INSTRUCTIONS FOR THE TASK: Copy out every line in the records below that contains the string "surfaceEntities".

DATA SHOWN:
· · ·

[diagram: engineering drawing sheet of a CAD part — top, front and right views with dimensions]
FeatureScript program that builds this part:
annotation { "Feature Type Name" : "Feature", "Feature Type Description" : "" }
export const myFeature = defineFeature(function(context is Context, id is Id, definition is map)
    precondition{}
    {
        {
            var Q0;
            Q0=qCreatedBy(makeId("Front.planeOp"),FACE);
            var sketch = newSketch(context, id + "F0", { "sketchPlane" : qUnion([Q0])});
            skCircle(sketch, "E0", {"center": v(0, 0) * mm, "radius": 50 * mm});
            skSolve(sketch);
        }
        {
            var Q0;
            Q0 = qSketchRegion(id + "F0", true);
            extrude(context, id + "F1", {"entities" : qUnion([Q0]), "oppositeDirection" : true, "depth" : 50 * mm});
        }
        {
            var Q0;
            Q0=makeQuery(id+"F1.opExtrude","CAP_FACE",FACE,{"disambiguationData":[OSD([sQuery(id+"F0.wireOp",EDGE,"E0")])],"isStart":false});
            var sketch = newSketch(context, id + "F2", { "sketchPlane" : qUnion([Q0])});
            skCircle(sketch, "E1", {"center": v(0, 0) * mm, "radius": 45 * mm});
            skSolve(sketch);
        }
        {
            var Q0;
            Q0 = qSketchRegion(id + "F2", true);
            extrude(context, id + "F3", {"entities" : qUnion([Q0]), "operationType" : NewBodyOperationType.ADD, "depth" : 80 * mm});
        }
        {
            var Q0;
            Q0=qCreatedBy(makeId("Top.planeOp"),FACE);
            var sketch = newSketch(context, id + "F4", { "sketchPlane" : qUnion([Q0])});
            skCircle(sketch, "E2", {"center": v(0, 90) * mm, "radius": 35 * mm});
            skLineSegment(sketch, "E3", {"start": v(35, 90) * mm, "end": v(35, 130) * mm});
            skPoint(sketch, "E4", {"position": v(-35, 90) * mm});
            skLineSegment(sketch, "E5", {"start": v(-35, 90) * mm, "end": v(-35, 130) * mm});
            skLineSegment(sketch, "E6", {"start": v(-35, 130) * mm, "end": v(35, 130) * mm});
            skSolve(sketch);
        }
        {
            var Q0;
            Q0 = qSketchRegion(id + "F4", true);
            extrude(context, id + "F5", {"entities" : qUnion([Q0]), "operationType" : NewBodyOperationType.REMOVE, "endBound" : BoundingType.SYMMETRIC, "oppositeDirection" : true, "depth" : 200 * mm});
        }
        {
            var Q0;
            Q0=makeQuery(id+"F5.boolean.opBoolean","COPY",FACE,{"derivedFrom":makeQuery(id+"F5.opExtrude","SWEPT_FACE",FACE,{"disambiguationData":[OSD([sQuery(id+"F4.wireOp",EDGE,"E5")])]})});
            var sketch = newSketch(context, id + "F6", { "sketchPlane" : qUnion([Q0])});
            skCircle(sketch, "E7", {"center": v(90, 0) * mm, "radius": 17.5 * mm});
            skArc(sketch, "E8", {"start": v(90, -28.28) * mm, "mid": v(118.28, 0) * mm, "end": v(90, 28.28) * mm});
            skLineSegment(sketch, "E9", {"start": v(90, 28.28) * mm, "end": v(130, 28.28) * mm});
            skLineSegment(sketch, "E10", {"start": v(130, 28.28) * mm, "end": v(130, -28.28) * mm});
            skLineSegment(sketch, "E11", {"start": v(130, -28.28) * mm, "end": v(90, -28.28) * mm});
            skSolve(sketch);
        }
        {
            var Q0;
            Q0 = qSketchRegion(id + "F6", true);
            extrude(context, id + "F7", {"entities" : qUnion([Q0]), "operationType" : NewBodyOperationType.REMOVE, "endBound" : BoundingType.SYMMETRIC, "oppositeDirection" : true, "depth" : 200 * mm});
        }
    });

· · ·

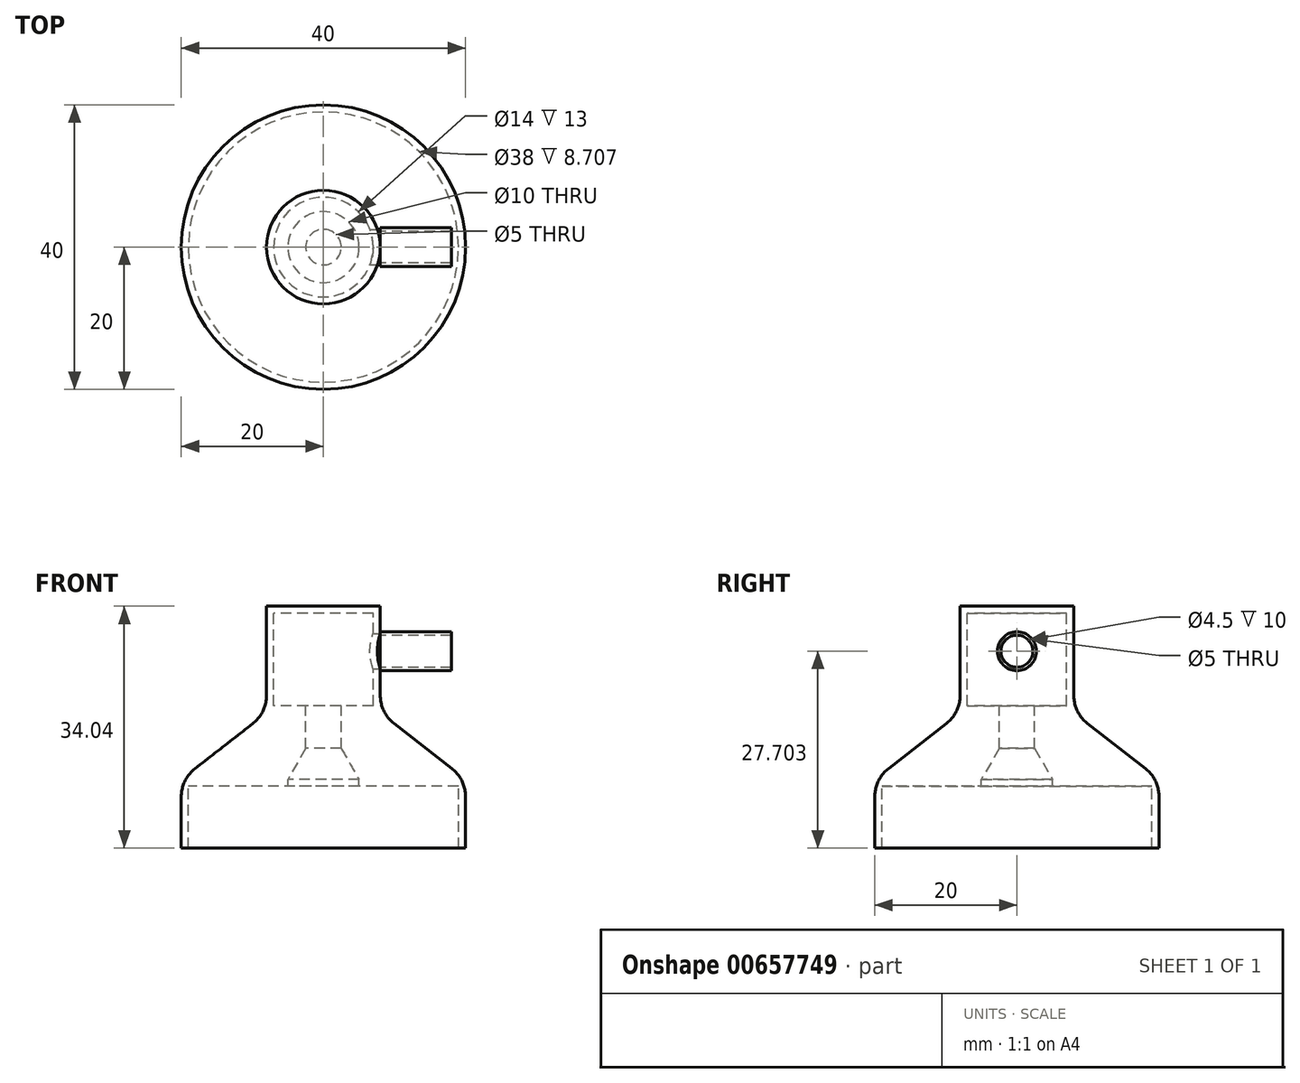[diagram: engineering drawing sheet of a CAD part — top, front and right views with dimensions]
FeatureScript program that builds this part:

· · ·

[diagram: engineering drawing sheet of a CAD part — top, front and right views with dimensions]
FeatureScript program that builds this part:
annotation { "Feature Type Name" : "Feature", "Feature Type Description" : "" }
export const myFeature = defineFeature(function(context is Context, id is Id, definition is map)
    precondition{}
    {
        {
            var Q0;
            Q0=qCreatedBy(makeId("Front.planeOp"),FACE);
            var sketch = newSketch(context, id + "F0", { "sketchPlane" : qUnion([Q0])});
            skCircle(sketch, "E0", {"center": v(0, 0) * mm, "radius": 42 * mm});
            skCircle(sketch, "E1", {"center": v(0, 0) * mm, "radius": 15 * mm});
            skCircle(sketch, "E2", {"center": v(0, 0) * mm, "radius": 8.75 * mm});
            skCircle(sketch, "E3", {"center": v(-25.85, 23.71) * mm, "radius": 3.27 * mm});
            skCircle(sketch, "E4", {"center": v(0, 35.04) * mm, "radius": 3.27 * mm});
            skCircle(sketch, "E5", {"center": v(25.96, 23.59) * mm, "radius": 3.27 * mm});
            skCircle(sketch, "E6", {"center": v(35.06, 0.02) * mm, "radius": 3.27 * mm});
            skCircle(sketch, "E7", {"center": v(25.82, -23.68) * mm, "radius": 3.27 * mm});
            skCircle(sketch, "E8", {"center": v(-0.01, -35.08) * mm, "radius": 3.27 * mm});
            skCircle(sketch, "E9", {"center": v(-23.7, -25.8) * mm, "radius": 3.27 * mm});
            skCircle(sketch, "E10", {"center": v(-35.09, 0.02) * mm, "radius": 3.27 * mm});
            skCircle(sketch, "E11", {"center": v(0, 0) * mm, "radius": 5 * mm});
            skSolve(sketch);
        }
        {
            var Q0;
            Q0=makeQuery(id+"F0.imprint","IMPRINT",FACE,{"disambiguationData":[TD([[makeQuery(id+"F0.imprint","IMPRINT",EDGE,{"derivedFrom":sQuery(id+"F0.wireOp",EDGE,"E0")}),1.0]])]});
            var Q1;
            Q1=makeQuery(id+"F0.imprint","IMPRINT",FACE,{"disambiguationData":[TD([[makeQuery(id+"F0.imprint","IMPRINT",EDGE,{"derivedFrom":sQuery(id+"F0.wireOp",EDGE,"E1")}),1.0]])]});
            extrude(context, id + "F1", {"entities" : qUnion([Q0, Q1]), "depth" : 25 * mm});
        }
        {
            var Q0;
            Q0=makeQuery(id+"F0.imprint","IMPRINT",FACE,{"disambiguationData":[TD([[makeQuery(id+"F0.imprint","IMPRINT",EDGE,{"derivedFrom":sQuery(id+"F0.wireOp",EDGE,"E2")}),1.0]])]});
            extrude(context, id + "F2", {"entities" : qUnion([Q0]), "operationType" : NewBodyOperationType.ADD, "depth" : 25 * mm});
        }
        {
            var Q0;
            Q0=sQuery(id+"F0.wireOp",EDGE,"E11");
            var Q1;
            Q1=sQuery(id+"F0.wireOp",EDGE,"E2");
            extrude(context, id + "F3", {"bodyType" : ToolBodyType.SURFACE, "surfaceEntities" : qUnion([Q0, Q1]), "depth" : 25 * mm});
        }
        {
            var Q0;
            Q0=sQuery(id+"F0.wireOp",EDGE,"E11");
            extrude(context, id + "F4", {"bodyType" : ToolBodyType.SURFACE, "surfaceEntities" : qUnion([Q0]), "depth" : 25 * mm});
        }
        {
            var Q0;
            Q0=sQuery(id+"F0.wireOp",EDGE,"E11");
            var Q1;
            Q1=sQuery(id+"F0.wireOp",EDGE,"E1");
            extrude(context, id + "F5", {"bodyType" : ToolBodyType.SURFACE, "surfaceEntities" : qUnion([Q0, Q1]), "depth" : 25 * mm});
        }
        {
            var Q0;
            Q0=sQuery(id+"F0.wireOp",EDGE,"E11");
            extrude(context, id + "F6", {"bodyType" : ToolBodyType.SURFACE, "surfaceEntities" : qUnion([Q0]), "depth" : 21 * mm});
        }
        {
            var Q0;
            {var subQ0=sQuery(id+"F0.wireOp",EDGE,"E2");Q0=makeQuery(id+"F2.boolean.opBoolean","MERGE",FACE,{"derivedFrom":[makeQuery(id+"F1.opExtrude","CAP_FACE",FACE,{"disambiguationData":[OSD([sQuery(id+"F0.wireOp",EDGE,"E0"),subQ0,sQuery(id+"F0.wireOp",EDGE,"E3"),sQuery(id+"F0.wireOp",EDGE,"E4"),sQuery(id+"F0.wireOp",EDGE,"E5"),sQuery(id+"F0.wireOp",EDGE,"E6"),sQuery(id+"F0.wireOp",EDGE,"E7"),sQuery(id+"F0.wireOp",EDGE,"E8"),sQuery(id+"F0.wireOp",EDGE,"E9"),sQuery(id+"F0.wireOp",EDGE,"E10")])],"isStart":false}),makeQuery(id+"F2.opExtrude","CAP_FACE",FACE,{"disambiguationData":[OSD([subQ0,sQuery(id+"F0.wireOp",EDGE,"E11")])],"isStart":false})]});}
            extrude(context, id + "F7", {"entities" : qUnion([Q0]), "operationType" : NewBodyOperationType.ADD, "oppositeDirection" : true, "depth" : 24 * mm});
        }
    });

· · ·

COMPLETE OUTPUT:
            extrude(context, id + "F3", {"bodyType" : ToolBodyType.SURFACE, "surfaceEntities" : qUnion([Q0, Q1]), "depth" : 25 * mm});
            extrude(context, id + "F4", {"bodyType" : ToolBodyType.SURFACE, "surfaceEntities" : qUnion([Q0]), "depth" : 25 * mm});
            extrude(context, id + "F5", {"bodyType" : ToolBodyType.SURFACE, "surfaceEntities" : qUnion([Q0, Q1]), "depth" : 25 * mm});
            extrude(context, id + "F6", {"bodyType" : ToolBodyType.SURFACE, "surfaceEntities" : qUnion([Q0]), "depth" : 21 * mm});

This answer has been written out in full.